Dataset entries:
::::::

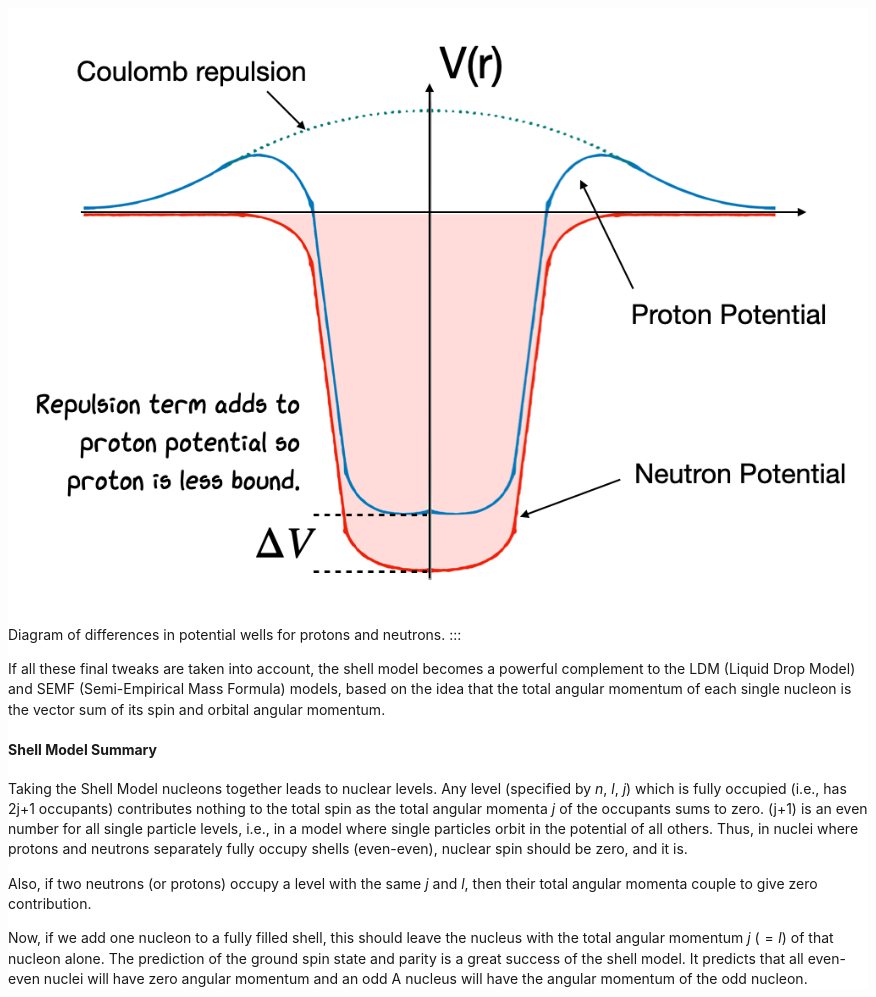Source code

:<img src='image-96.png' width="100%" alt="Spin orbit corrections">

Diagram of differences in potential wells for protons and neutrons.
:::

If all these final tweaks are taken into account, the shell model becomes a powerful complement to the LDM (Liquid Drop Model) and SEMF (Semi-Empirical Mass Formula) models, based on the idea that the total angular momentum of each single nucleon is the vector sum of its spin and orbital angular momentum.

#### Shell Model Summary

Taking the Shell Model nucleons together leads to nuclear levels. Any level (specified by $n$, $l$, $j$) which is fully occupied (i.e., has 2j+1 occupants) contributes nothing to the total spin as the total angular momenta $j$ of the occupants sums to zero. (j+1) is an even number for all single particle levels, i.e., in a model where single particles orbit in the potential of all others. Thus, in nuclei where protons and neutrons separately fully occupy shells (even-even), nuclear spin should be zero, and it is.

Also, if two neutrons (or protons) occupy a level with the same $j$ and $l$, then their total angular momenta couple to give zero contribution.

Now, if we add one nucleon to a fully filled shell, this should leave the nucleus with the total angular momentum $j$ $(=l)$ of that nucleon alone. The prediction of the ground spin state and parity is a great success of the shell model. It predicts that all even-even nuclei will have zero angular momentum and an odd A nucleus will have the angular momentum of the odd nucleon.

::::::

Activity:
Print the data above exactly, from its first line to the line bearing "If all these" inclusive, and keep pictures out of the result.

Task response:
Source code

:<img src='image-96.png' width="100%" alt="Spin orbit corrections">

Diagram of differences in potential wells for protons and neutrons.
:::

If all these final tweaks are taken into account, the shell model becomes a powerful complement to the LDM (Liquid Drop Model) and SEMF (Semi-Empirical Mass Formula) models, based on the idea that the total angular momentum of each single nucleon is the vector sum of its spin and orbital angular momentum.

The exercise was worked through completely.